Japanese encephalitis death toll up to 874 in South Asia

Japanese encephalitis killed at least 21 people in northern India overnight Tuesday, bringing the death toll from the mosquito-borne disease in South Asia to 874.

Most of those killed those killed in the outbreak in Uttar Pradesh, India's largest state and one of its poorest, and neighboring Nepal have been children under age 15, authorities have said.

In Nepal, the disease has killed at least 204 people, mostly children, and sickened more than 1,200 since April, Assistant Health Minister Nikshya Sumshere Rana told reporters Tuesday.

The mosquito-borne virus can be checked by vaccinations, but Rana said the impoverished Himalayan kingdom is short of vaccine and is trying to import it from neighboring China, the AP reports.

Nepal borders Uttar Pradesh, where 61 new patients were admitted to state-run hospitals on Monday while another 21 died overnight, said O.P. Singh, the top health official in the state.

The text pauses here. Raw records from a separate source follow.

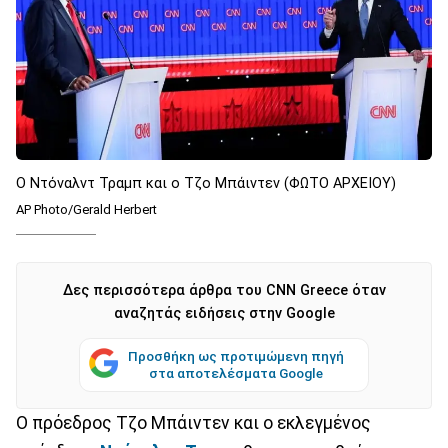
O Ντόναλντ Τραμπ και ο Τζο Μπάιντεν (ΦΩΤΟ ΑΡΧΕΙΟΥ)
AP Photo/Gerald Herbert
Δες περισσότερα άρθρα του CNN Greece όταν
αναζητάς ειδήσεις στην Google
Προσθήκη ως προτιμώμενη πηγή
στα αποτελέσματα Google
Ο πρόεδρος Τζο Μπάιντεν και ο εκλεγμένος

More than 3,000 patients are being treated in Uttar Pradesh hospitals with symptoms of the disease, which causes swelling of the brain, high fever and vomiting and can sometimes lead to coma and death. It is spread by mosquitos that breed in water puddles left by annual monsoon rains that run from June through September, officials say.

"The death toll has now reached 670 since the outbreak of encephalitis with maximum deaths reported from Gorakhpur," a district in the eastern part of the state, Singh told The Associated Press.

At least 542 people have died in Gorakhpur, Singh said.